Pick out every line of text in the entries below that contains the word "yang".

= = =

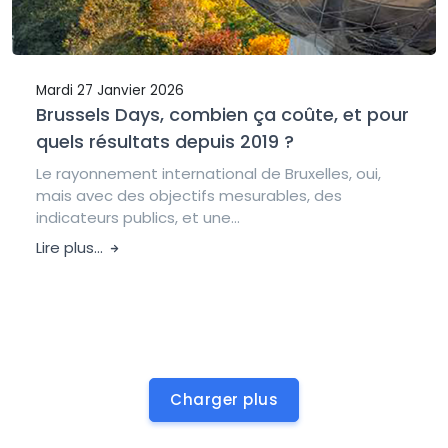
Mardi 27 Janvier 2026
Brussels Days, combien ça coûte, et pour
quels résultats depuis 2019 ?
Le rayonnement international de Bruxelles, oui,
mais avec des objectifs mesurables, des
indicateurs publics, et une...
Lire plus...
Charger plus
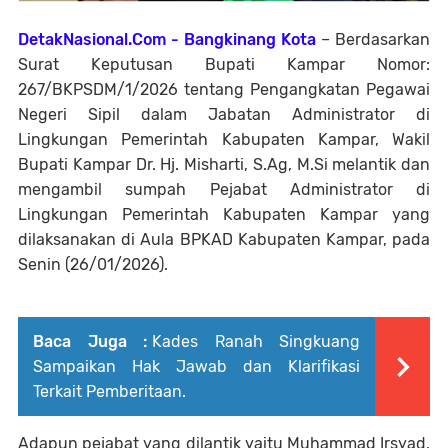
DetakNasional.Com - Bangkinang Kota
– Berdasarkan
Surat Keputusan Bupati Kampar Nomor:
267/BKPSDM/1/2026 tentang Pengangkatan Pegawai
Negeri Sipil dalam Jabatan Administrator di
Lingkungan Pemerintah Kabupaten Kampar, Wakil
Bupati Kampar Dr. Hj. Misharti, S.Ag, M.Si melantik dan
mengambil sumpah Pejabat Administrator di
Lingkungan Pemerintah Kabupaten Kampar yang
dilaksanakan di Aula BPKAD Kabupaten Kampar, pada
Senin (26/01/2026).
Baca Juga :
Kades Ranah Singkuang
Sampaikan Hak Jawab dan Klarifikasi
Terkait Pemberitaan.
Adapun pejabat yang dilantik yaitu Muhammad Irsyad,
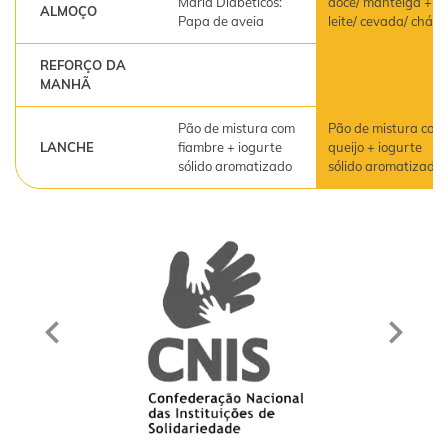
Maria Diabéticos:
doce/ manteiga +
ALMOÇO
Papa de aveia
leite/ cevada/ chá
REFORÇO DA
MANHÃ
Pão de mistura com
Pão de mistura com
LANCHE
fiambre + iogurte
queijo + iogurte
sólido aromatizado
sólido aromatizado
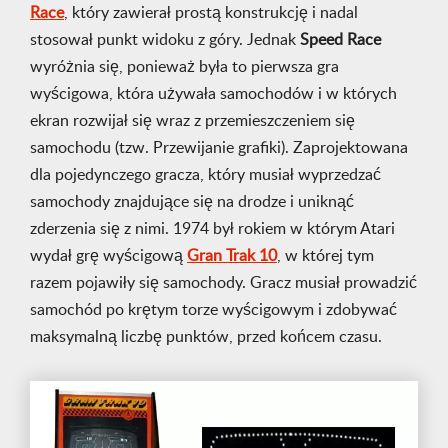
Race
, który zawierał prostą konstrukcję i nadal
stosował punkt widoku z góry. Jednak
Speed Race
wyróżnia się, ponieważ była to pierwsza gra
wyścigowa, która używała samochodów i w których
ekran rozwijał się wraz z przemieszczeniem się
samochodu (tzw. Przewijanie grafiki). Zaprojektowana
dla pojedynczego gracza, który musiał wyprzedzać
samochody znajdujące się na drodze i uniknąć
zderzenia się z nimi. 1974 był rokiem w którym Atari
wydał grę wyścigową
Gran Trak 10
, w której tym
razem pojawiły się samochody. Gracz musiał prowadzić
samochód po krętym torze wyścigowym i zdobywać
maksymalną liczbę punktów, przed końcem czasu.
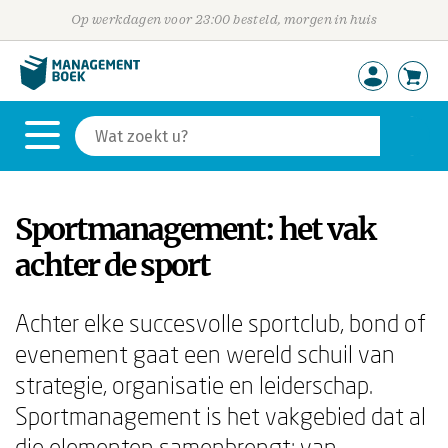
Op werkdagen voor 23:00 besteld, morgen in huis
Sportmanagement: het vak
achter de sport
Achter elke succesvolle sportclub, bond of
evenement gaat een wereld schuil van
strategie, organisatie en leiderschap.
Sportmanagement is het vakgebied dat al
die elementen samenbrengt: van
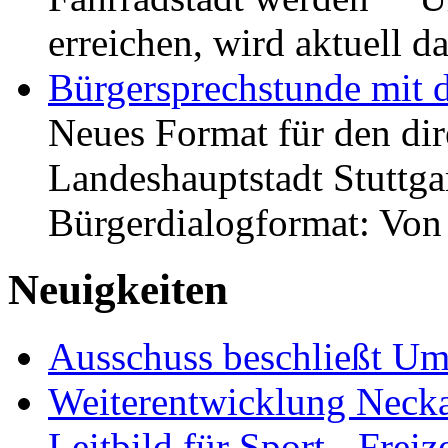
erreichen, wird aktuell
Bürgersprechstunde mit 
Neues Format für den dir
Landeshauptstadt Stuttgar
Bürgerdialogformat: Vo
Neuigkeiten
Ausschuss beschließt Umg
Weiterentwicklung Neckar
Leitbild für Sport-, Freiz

= = =

** FINAL ANSWER **
Lingkungan Pemerintah Kabupaten Kampar yang
Adapun pejabat yang dilantik yaitu Muhammad Irsyad,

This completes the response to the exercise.